AlphaGo performs self-play for reinforcement learning. That is, two identical AlphaGo copies compete against each other. After each game, the neural network parameters are updated based on the game results. During this process, AlphaGo learns how to place stones, not only considering the current game state but also considering future possible moves, thus optimizing long-term rewards. This process generates a new neural network called the value network, which can evaluate the probability of winning the game in the current game state.

Monte Carlo Tree Search

In actual gameplay, AlphaGo selects moves by combining strategy networks and value networks with Monte Carlo Tree Search (MCTS). The strategy network is used to narrow the search space and provide possible good moves, while the value network is used to evaluate the game state after various moves. In this way, AlphaGo can balance exploration and exploitation and choose the moves most likely to win the game.
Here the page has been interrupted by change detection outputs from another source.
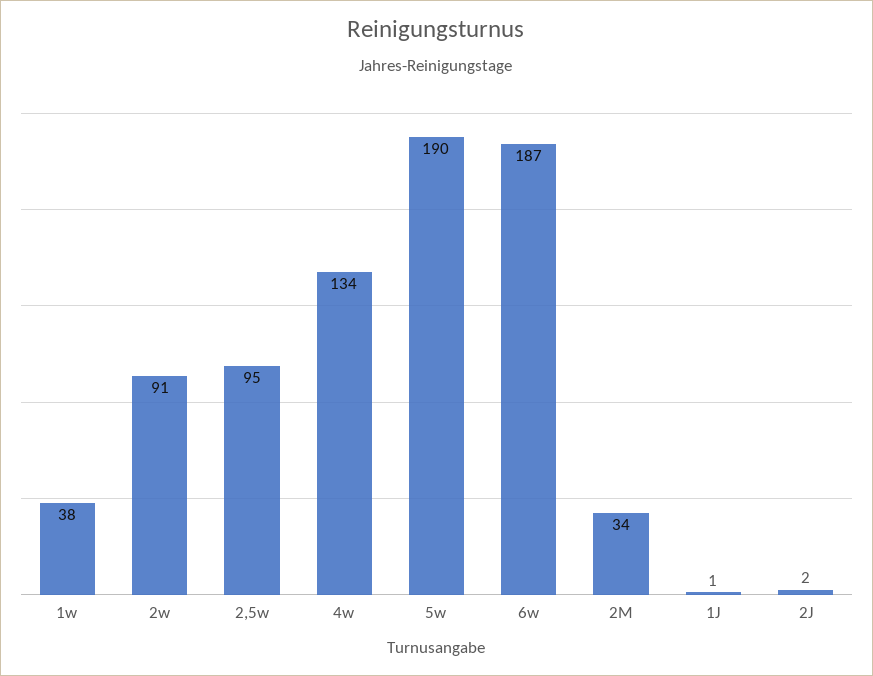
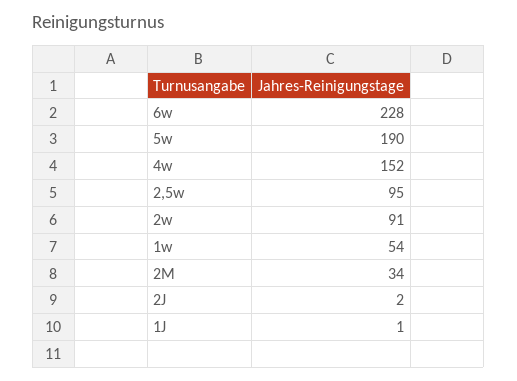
1w: 38 -> 54
4w: 134 -> 152
6w: 187 -> 228

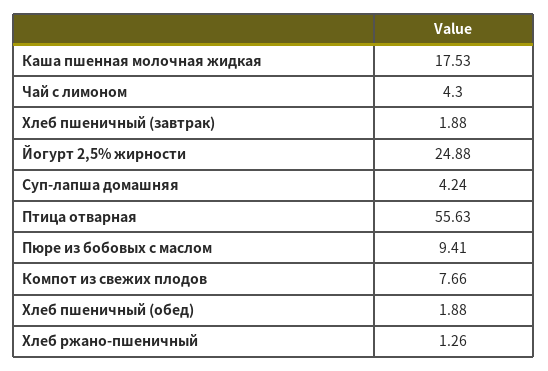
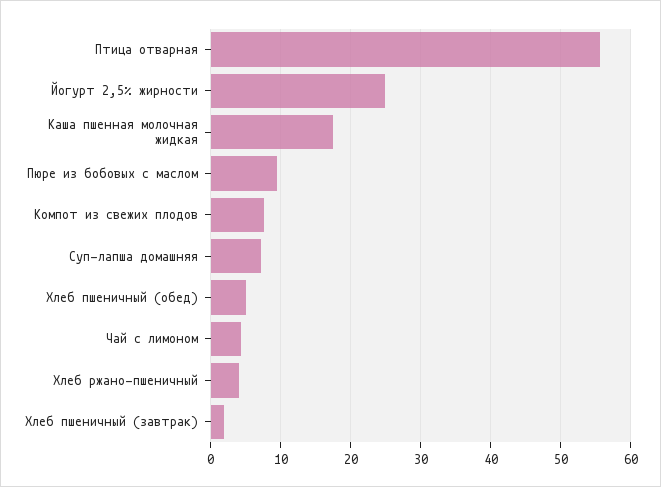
Суп-лапша домашняя: 4.24 -> 7
Хлеб пшеничный (обед): 1.88 -> 5
Хлеб ржано-пшеничный: 1.26 -> 4

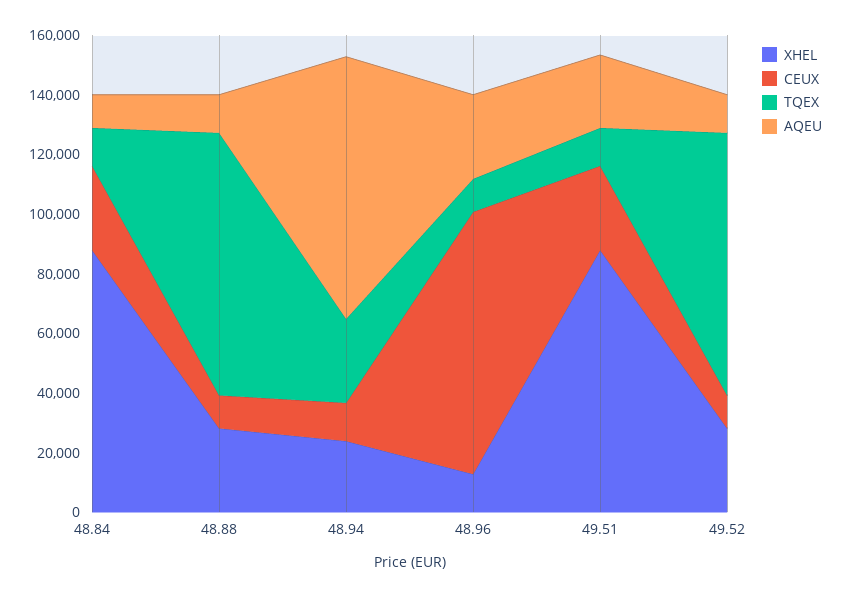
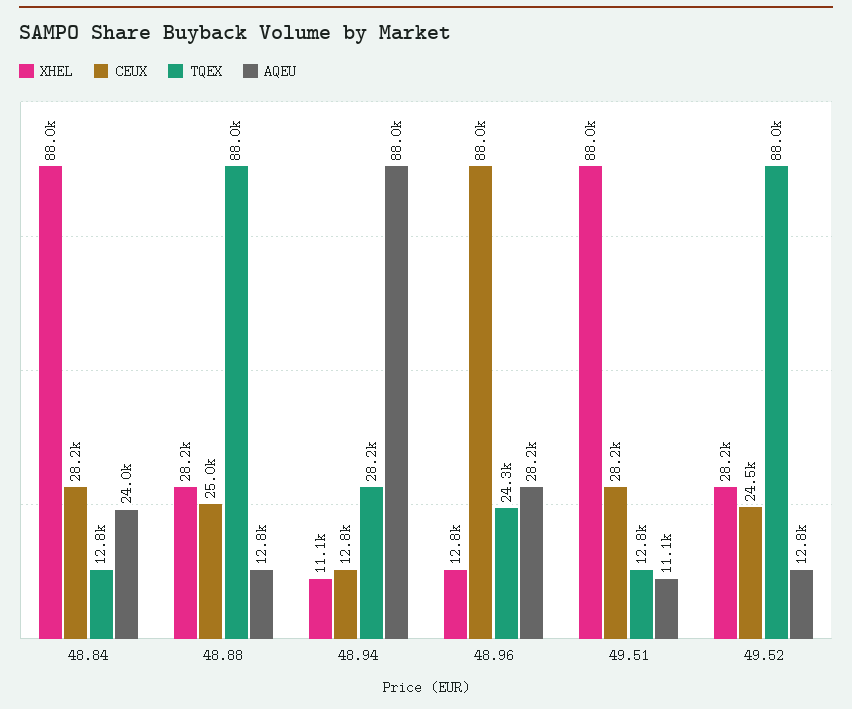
AQEU, 48.84: 10000 -> 24000
CEUX, 48.88: 10000 -> 25000
XHEL, 48.94: 25000 -> 11100
TQEX, 48.96: 10000 -> 24300
AQEU, 49.51: 25000 -> 11100
CEUX, 49.52: 10000 -> 24500

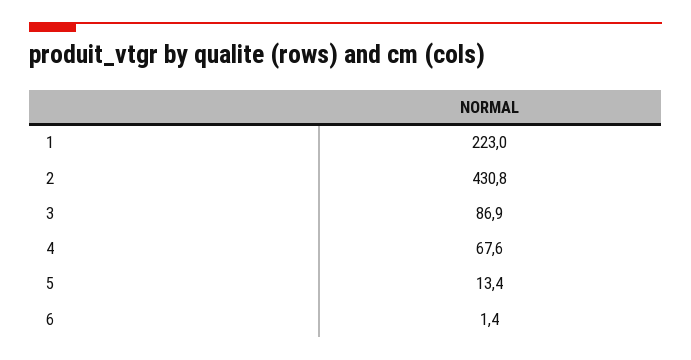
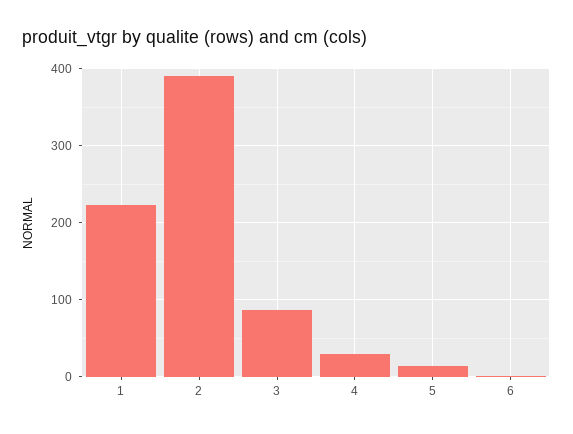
2: 430.8 -> 390
4: 67.6 -> 30

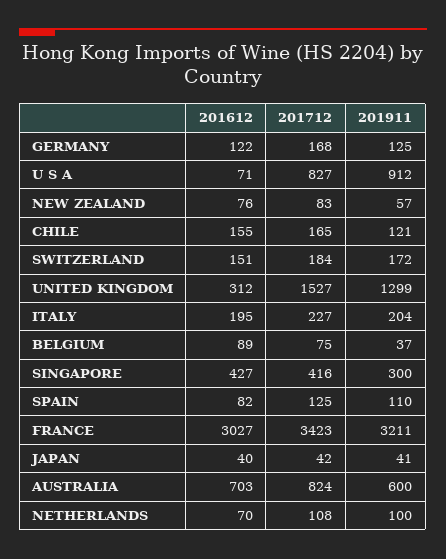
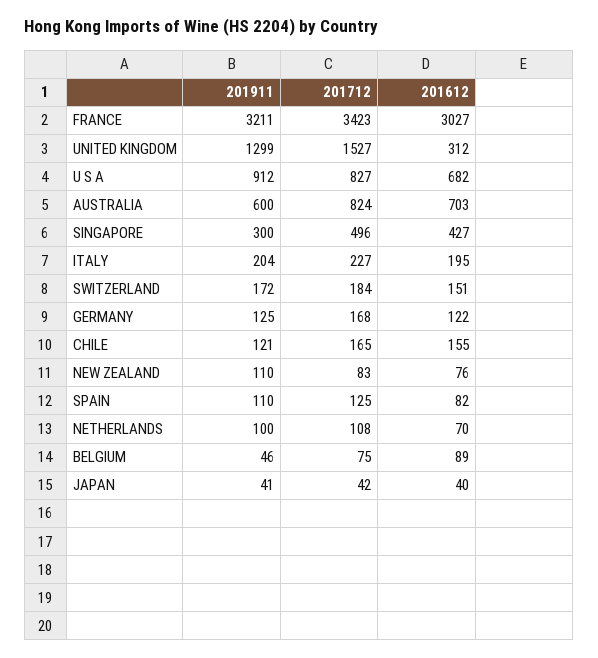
201612, U S A: 71 -> 682
201911, NEW ZEALAND: 57 -> 110
201911, BELGIUM: 37 -> 46
201712, SINGAPORE: 416 -> 496

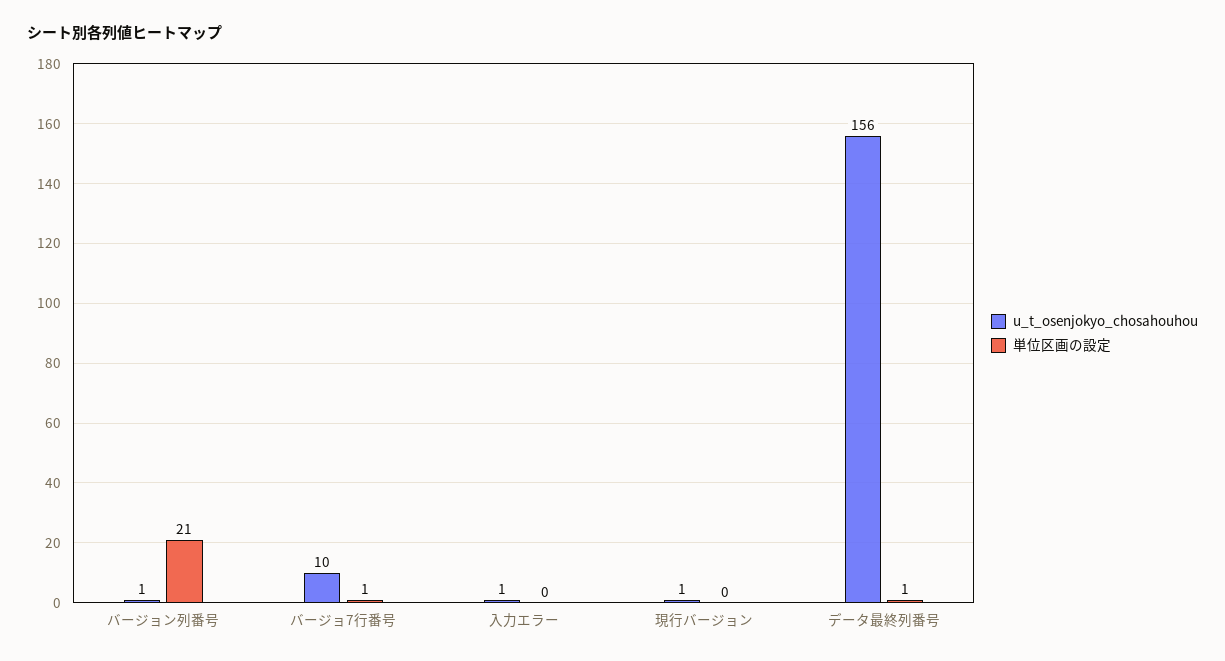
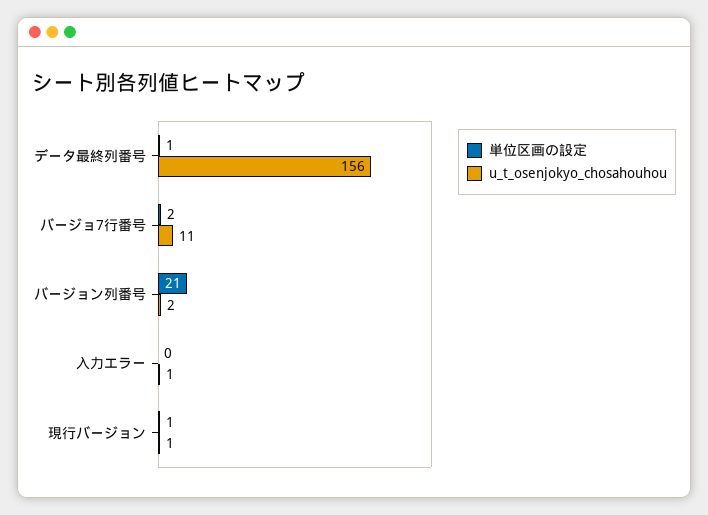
u_t_osenjokyo_chosahouhou, バージョン列番号: 1 -> 2
u_t_osenjokyo_chosahouhou, バージョ7行番号: 10 -> 11
単位区画の設定, バージョ7行番号: 1 -> 2
単位区画の設定, 現行バージョン: 0 -> 1

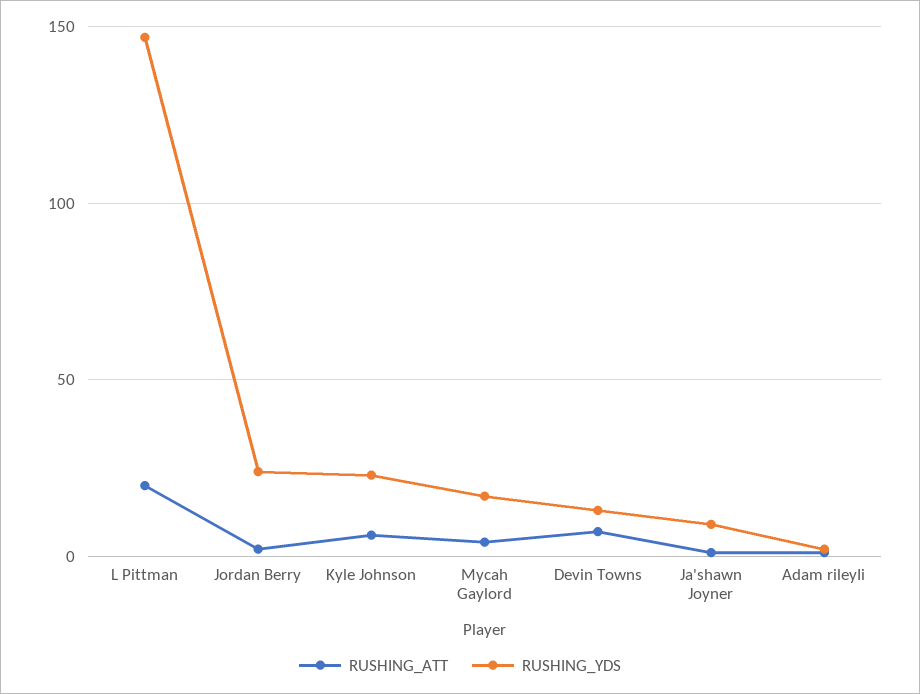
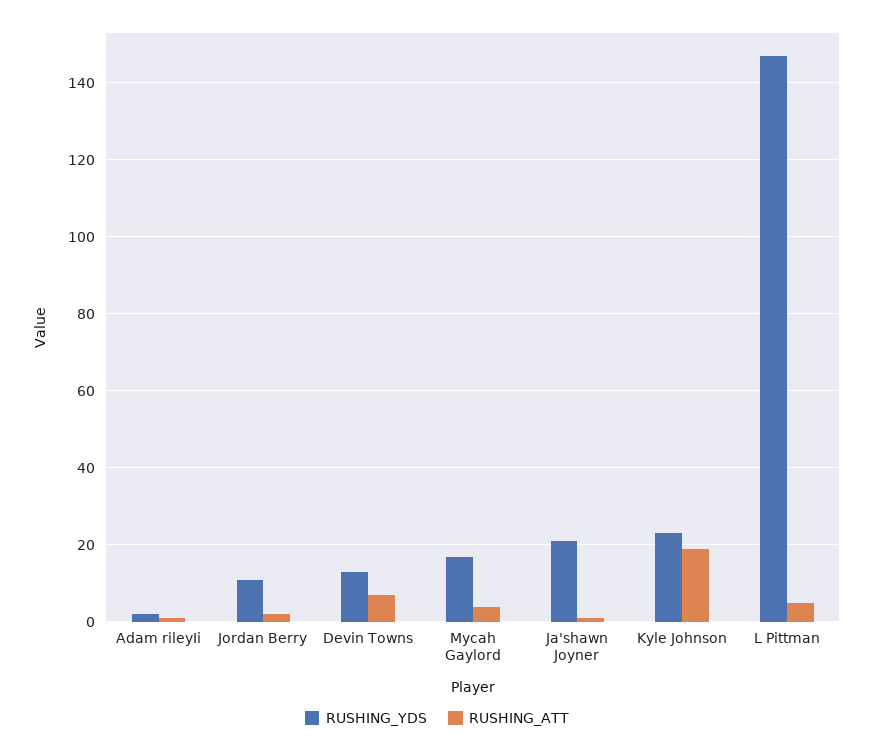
RUSHING_ATT, L Pittman: 20 -> 5
RUSHING_YDS, Jordan Berry: 25 -> 10
RUSHING_ATT, Kyle Johnson: 5 -> 20
RUSHING_YDS, Ja'shawn Joyner: 10 -> 20

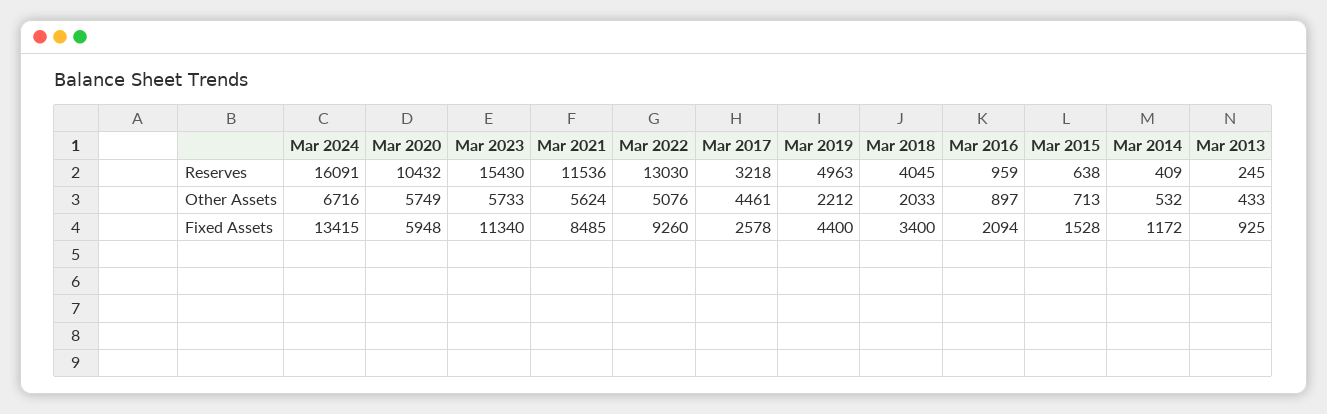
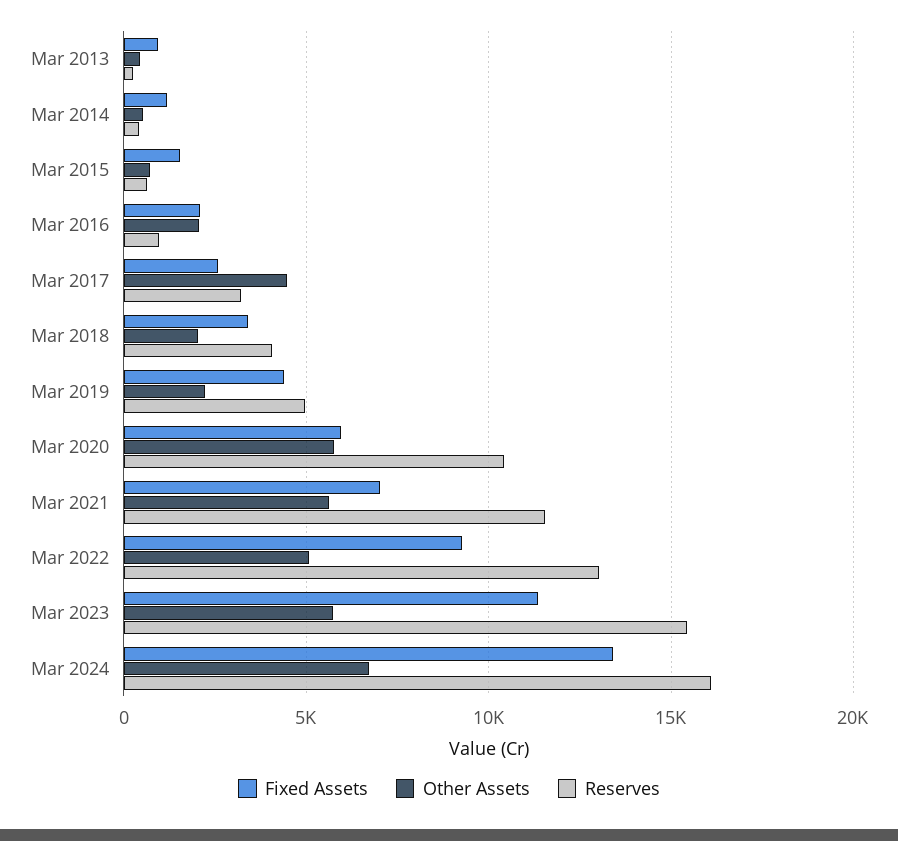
Other Assets, Mar 2016: 897 -> 2000
Fixed Assets, Mar 2021: 8485 -> 7000

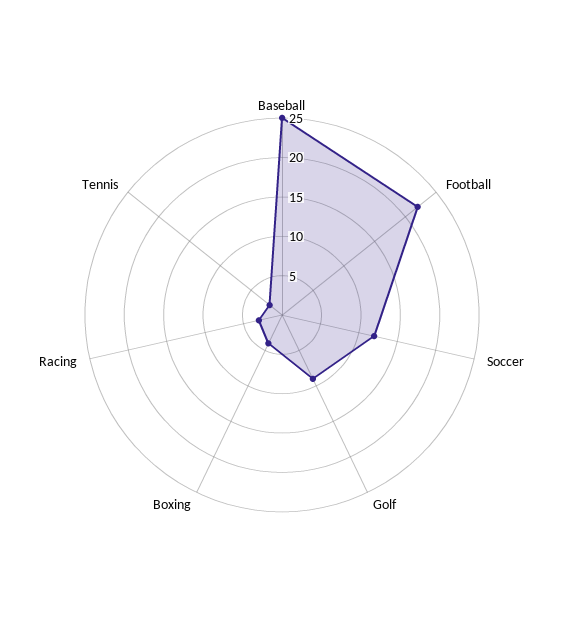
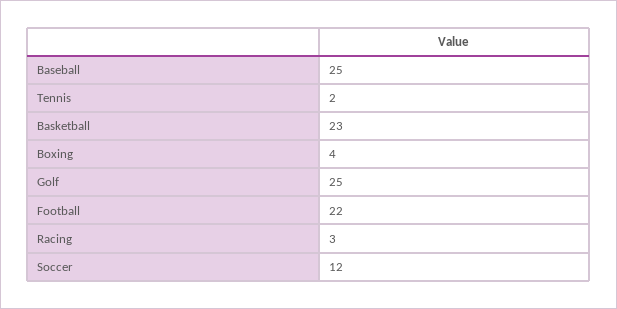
Golf: 10 -> 25
Basketball: none -> 23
Through these methods, AlphaGo can find excellent strategies in the highly complex game of Go and defeat top human players.

6 Training of ChatGPT (RLFH)

Although the application of large models like ChatGPT may still have many limitations, it must be said that the emergence of such large models has made Prompt Learning increasingly popular, even giving rise to a new profession called Prompt Engineer. Prompt Learning is undoubtedly a technology that deserves more attention and study. In practical production scenarios, when we are faced with problems similar to low-resource issues, why not try this series of Prompt-based methods? Perhaps it will give you a moment of enlightenment!